[Work request 1]
In the forum thread about electromagnetic radiation in a brewery room, rewrite the paragraph that begins "If the question had been about radio-frequency radiation only" more briefly, keeping its main facts.
[Work request 2]
For each statement below, say whether it agrees with the forum thread about electromagnetic radiation in a brewery room. Answer yes or no, and quote the deciding words from the thread.
(a) The trivia question was asked at about 7:00pm PDT.
(b) The projector in the room was switched off.
(c) The windows were about half shaded.
[Work request 3]
Pull out the part of the forum thread about electromagnetic radiation in a brewery room starting with "It seems like even" and going on through "only or ???".

Help me settle a bet: More electromagnetic radiation inside a room from a cell phone, the sun, or something else?

Factual Questions
1

We recently went to a fun science trivia night at the local brewery, and one of the questions was:

Sitting in this room right now, what is the single most powerful source of electromagnetic radiation you are receiving?

I answered “the sun” and another team said “the lights [in the room]”, but the correct answer was apparently “your cell phone, because of the inverse square law”.

I challenged that answer because intuitively it didn’t seem quite right, so we took it to email. Several hours and much math and suffering later, we still don’t have a conclusive answer. What do you think, Dopers?

Factors to consider:

  • The event took place inside a west-facing room at Worthy Brewery in Bend, OR. On the satellite view, it is the very lower left (southwestern) part of the building, directly below the darker solar panels and south of the telescope (yes, our local brewery has a small telescope!). The room is located at 44.055179, -121.260996 and facing due west.
  • It was about 7:00pm PDT when that question was asked (we observe daylight savings time).
  • The room let in a lot of natural light, with many ceiling-to-floor windows, but they were partially shaded (about 30% shaded).
  • That room had many light fixtures, probably LED. It also had a projector that was on.

Our estimates so far:

  • Solar irradiance at that time of day hitting our town: About 300 W/m^2
    • After accounting for angle, attenuation by the windows, etc.: About 100 W/m^w
  • Phone: ~0.5 W continuous, 2-4 W peak (if we were being generous)
  • Another person: ~100W+ at idle, maybe a bit more if they were thinking really hard
  • LED bulbs: 10W each
  • Projector: Maybe 150 W

It seems like even if the sun were further attenuated (by the partial blinds or just the layout of the room), it would still be a contender… it just has to beat the phone’s measly 4 W.

And even if the sun weren’t the strongest source, it seems like any of the other sources would still win out.

If the question had been about radio-frequency radiation only, then yes, probably the cell phone would win. But given the way it was phrased, “electromagnetic radiation” would include all the other sources of visible light and infrared that we tend to take for granted, but are nonetheless quite powerful compared to a power-sipping cell phone.

Who was right? How can we best settle the bet?

2

Probably start by agreeing amongst yourselves on what the question actually was. Photons of all energies from DC to gamma rays, visible light only, radio only or ???

After that we can begin to catalog the emissions and absorbtions of each.

[Data shown]
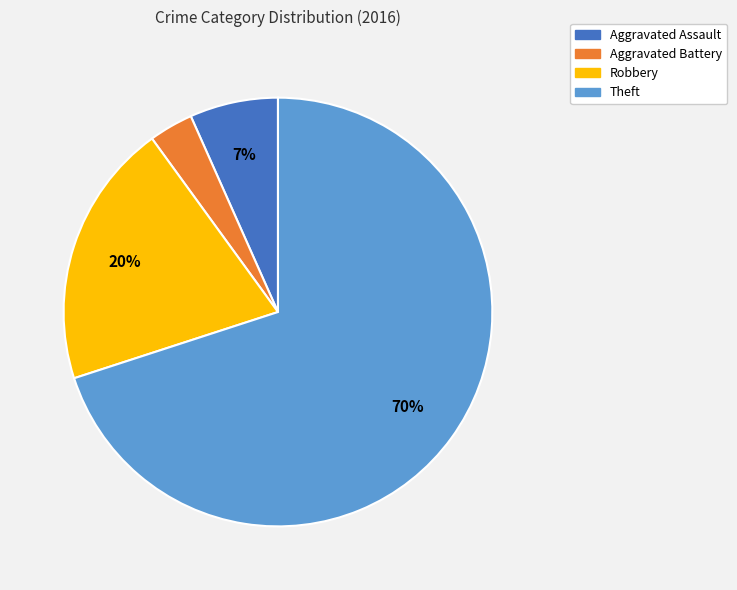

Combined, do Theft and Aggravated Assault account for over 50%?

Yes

[Task answer 1]
If only radio-frequency radiation counted, the cell phone would probably win. But "electromagnetic radiation" also covers visible light and infrared from the other sources, which are quite powerful next to a low-power cell phone.

[Task answer 2]
(a) Yes: "It was about 7:00pm PDT when that question was asked"
(b) No: "It also had a projector that was on."
(c) No: "they were partially shaded (about 30% shaded)"

[Task answer 3]
It seems like even if the sun were further attenuated (by the partial blinds or just the layout of the room), it would still be a contender… it just has to beat the phone’s measly 4 W.

And even if the sun weren’t the strongest source, it seems like any of the other sources would still win out.

If the question had been about radio-frequency radiation only, then yes, probably the cell phone would win. But given the way it was phrased, “electromagnetic radiation” would include all the other sources of visible light and infrared that we tend to take for granted, but are nonetheless quite powerful compared to a power-sipping cell phone.

Who was right? How can we best settle the bet?

2

Probably start by agreeing amongst yourselves on what the question actually was. Photons of all energies from DC to gamma rays, visible light only, radio only or ???